Some people have a naturally high metabolic rate, while others are slower. But don’t despair. If you’re one of the unlucky people with a lower rate, it’s possible to speed it up. How? – Through regular aerobic or cardiovascular exercises.

Cardiovascular exercise (popularly known by its abbreviation of “cardio”) and aerobic exercise are pretty much the same thing for anyone confused by the use of the two terms. Cardio is essentially exercising the heart, lungs, and circulatory system through exercises like running, jogging, walking, biking, and swimming. Many of you will recognize these exercises as aerobics, but strictly speaking they are cardiovascular, but cardio can also include weight training and resistance exercises, which is why many have adopted the term aerobic to help differentiate between the two types. of exercise

Obesity is very much a global problem in the developed world today, and sadly, the US tops the league table. So with that fact in mind, and all the adverse publicity it generates, it’s no surprise that weight loss is a high priority in many people’s minds. As we have already established, regular cardiovascular exercise is the path to a faster metabolism, which in turn leads to greater weight loss if accompanied by a balanced, healthy and calorie-controlled diet.

The funny thing is that as more of us introduce a cardio regimen into our lifestyle, we find that cardio is becoming a medium unto itself. Even when we’ve reached our goal weight (if that’s what prompted us to start in the first place), we continue with our cardio.

It becomes a bit like a drug; oh well; one that increases our health, our resistance and our general well-being. It even contributes to a healthier brain due to the way cardio helps increase blood circulation.

Sometimes the idea of ​​starting a cardio regimen can be a bit unappealing to those who have developed the “couch addict” mentality. It may seem a bit daunting at first, but you’ll soon find that your body adapts incredibly quickly if you establish a regular pattern of exercise.

It also doesn’t have to be too rigorous.
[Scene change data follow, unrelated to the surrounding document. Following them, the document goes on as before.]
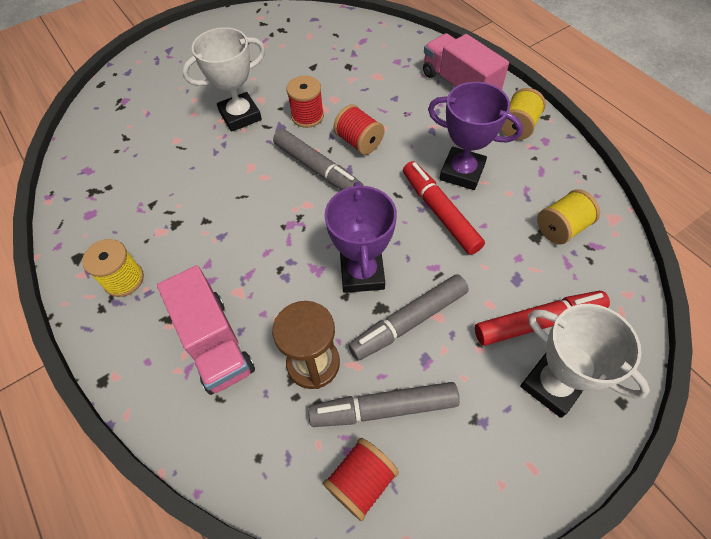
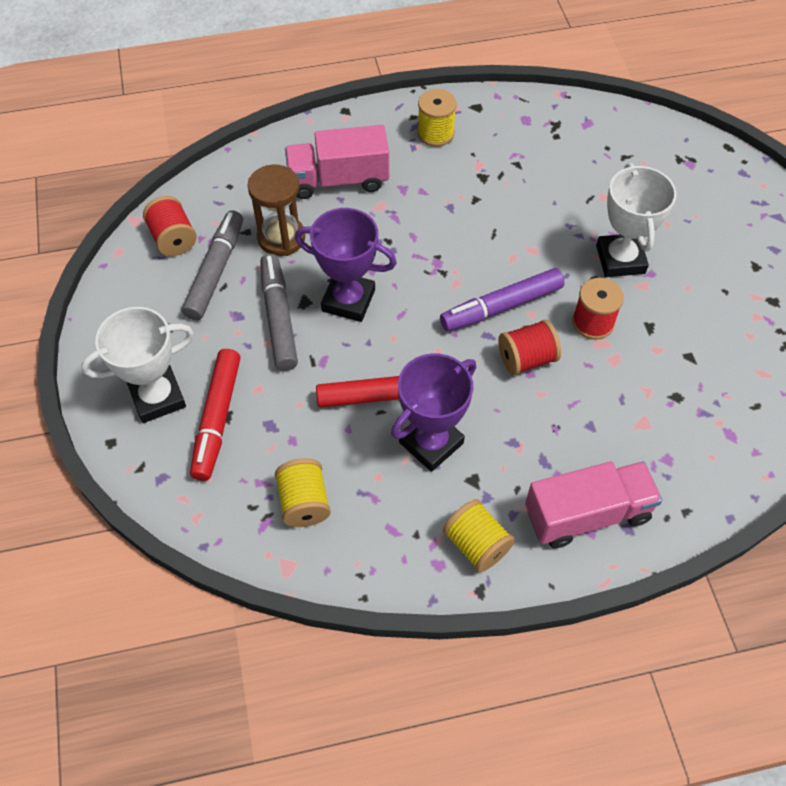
camera: 110 degrees right, 0 degrees up
(318, 169) = (501, 307): grey marker -> purple marker

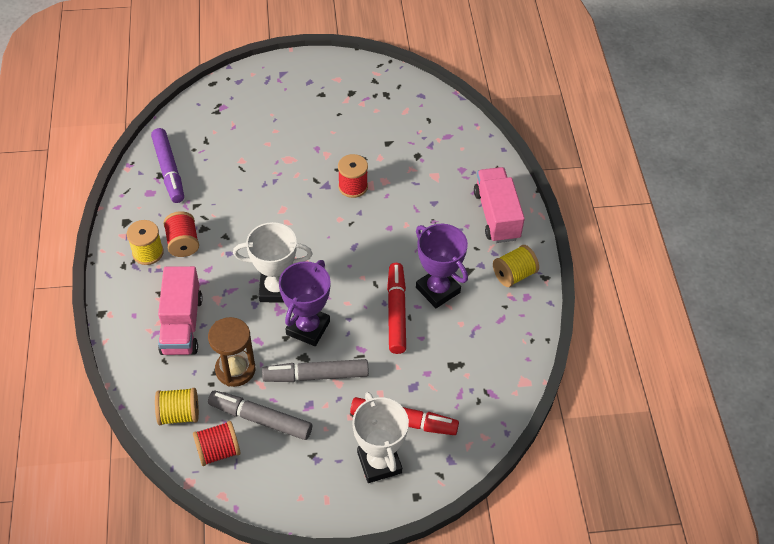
camera: 85 degrees left, 5 degrees down
(304, 502) = (477, 368): yellow spool -> yellow spool (179, 414)
(501, 307) = (331, 235): purple marker -> purple marker (169, 170)
(526, 359) = (377, 227): red spool -> red spool (183, 243)
(620, 259) = (301, 162): white trophy -> white trophy (276, 289)

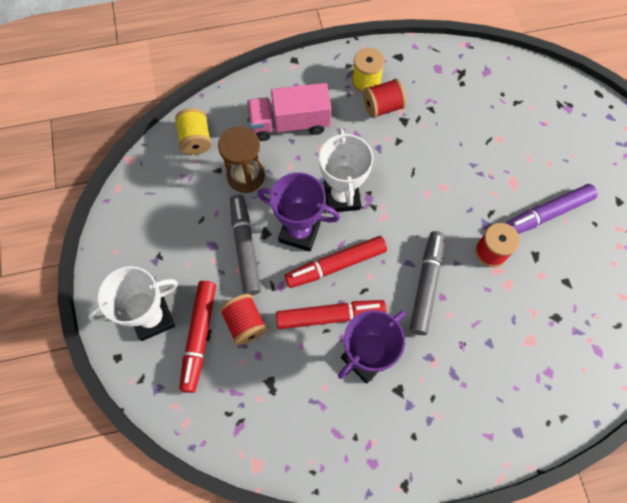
camera: 85 degrees right, 15 degrees up
(169, 170) = (469, 78): purple marker -> purple marker (546, 214)
(218, 451) = (161, 177): red spool -> red spool (245, 323)
(260, 419) = (194, 206): grey marker -> grey marker (426, 285)
(347, 302) = (336, 265): none -> red marker
(496, 215) = (486, 420): pink truck -> none
(514, 275) = (401, 446): yellow spool -> none

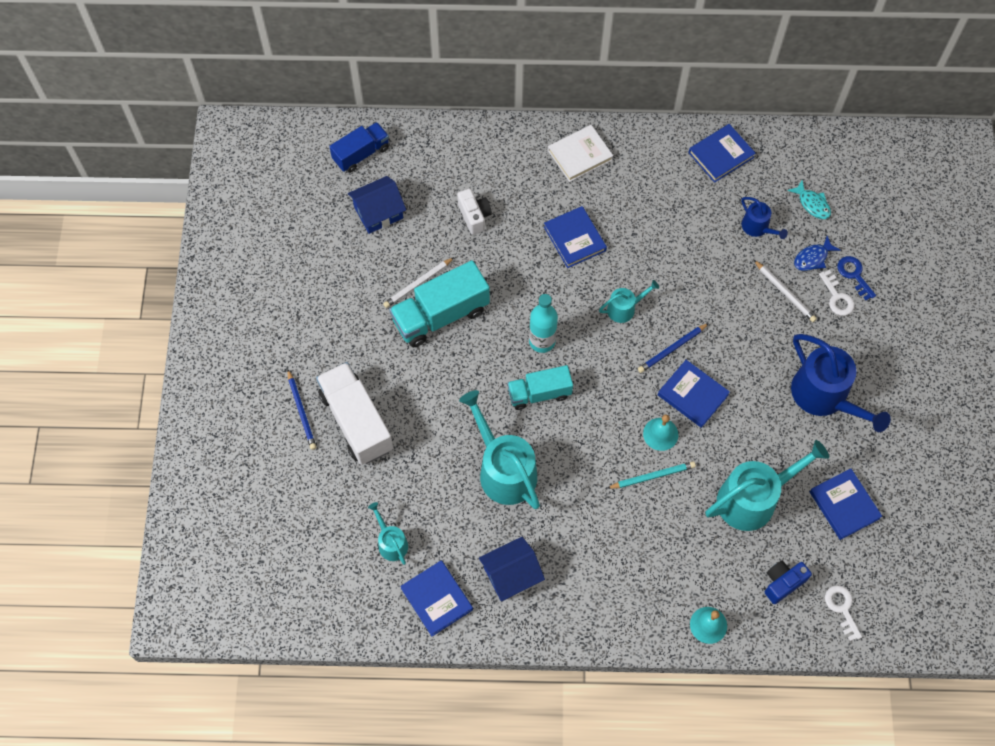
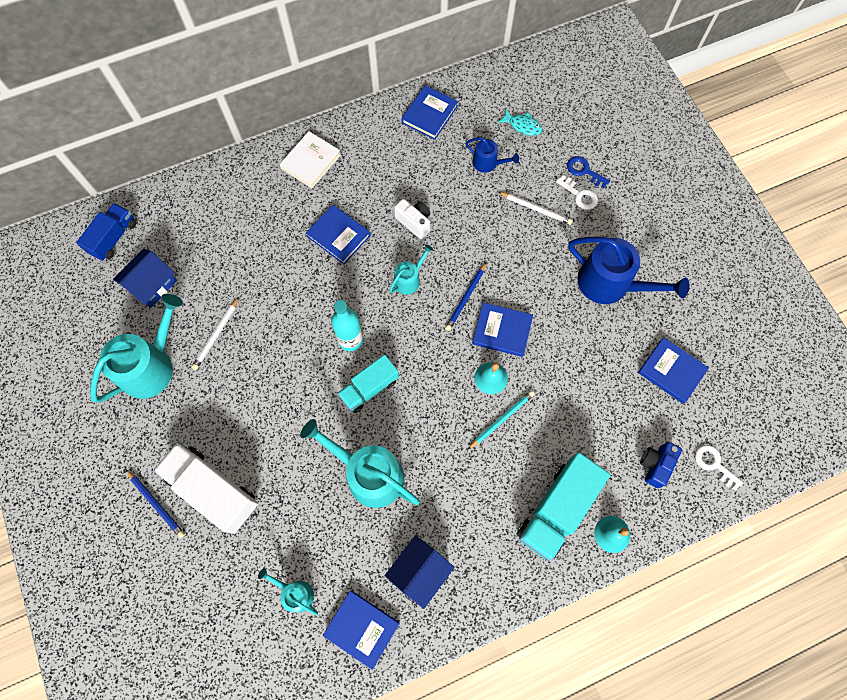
camera: 25 degrees left, 5 degrees up
(440, 315) = (249, 355): turquoise truck -> turquoise truck (557, 509)
(474, 216) = (241, 252): white camera -> white camera (414, 222)
(753, 499) = (595, 400): turquoise watering can -> turquoise watering can (151, 366)
(812, 258) = (544, 170): blue fish -> none

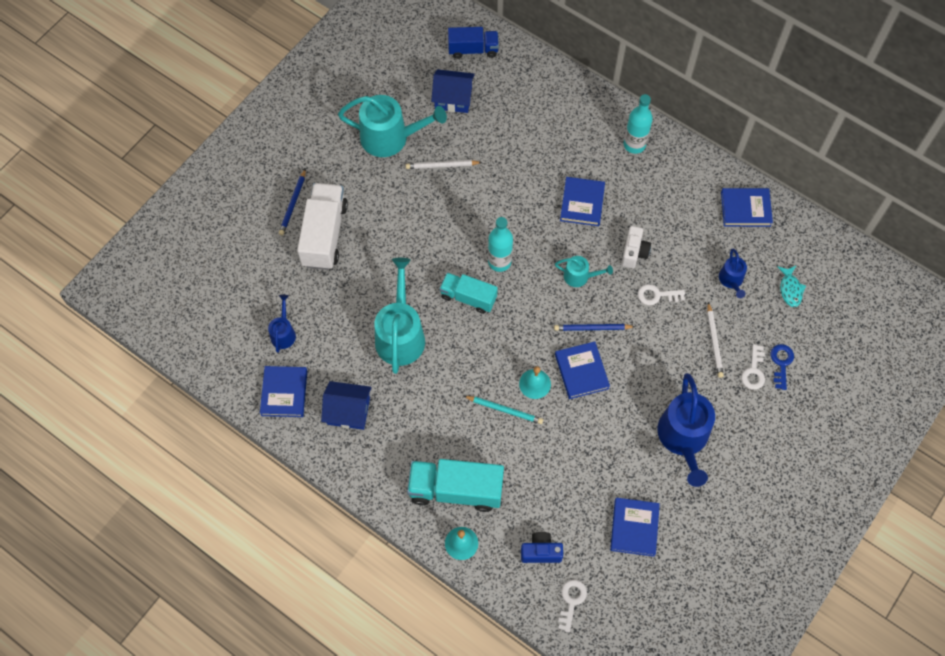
camera: 60 degrees right, 5 degrees down
(295, 593) = (283, 333): turquoise watering can -> blue watering can
(311, 161) = (634, 144): white book -> turquoise bottle
(466, 228) = (657, 295): none -> white key

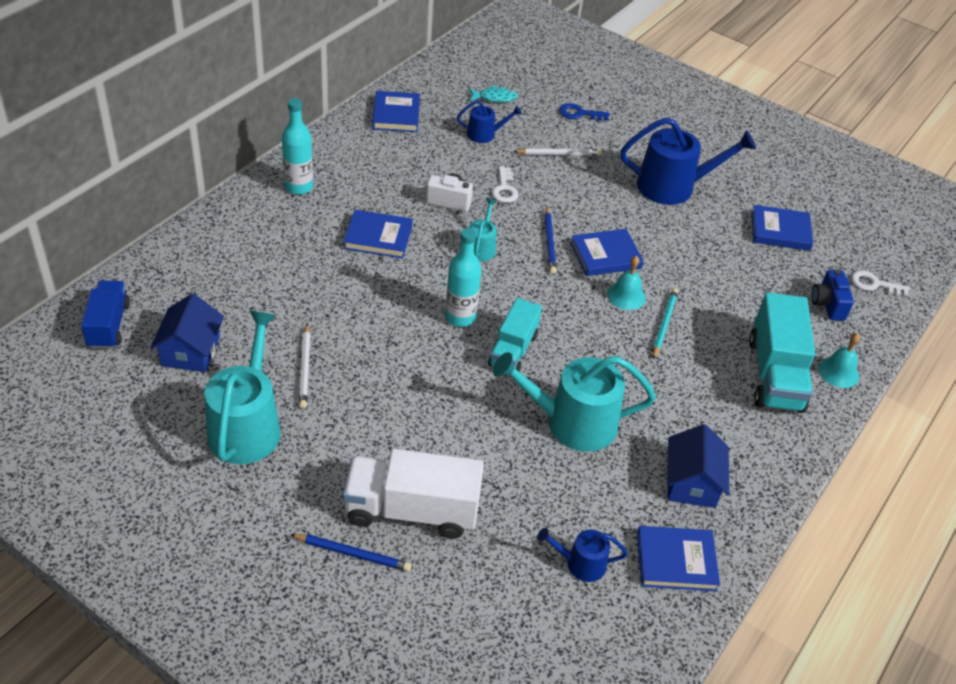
camera: 95 degrees left, 20 degrees down
(753, 371) = (590, 132): white key -> none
Obviously, the harder you exercise, the higher your metabolic rate and the more weight you can lose, but even relatively light exercise, as long as it gets your heart and lung rates up, will benefit you greatly.

The most popular form of cardiovascular exercise: jogging, walking, cycling and swimming will increase your lung capacity to meet your body’s oxygen demand. For those of you who have joint problems, you’ll find that swimming is a great exercise because the water helps support your weight and prevents the jarring impact that running, jogging, and walking can have on your hip, knee, and ankle. seals.

For those who want to maximize their cardio to increase their metabolic rates, it is worth including some resistance exercises or weight training. As well as helping to increase your MR (metabolic rate) anyway, it also helps build muscle tissue, and as we mentioned earlier in this text, the more muscle you have, the faster your MR will be, so you’ll get a double. benefit.

Muscle is heavier than fat, but as long as you continue with your other aerobic exercises (jogging, cycling, swimming) and eat a healthy, balanced diet, muscle weight gain will be offset by fat loss. In fact, you will likely continue to lose weight because muscle tissue takes a long time to build, and you will continue to lose fat in the meantime.

Cardio has a way of making you want to be fitter and healthier. It develops what is called a metabolic drive, and once it starts, it almost takes on a life and demands of its own. However, it is in no way onerous. It is a pleasure that you will naturally want to prolong.

You’ll eat and drink healthier, and you’ll automatically want to eliminate a lot of the junk foods and toxins that might have crept into your life.

The more you do your cardio, the longer you stick to your regimen – not only does it become easier to do, but you’ll find that it becomes an enjoyable part of the day (or night) that you look forward to and enjoy.

You will benefit from and appreciate how great you feel, how fit you get and how great you look too.

It can really make you look and feel younger.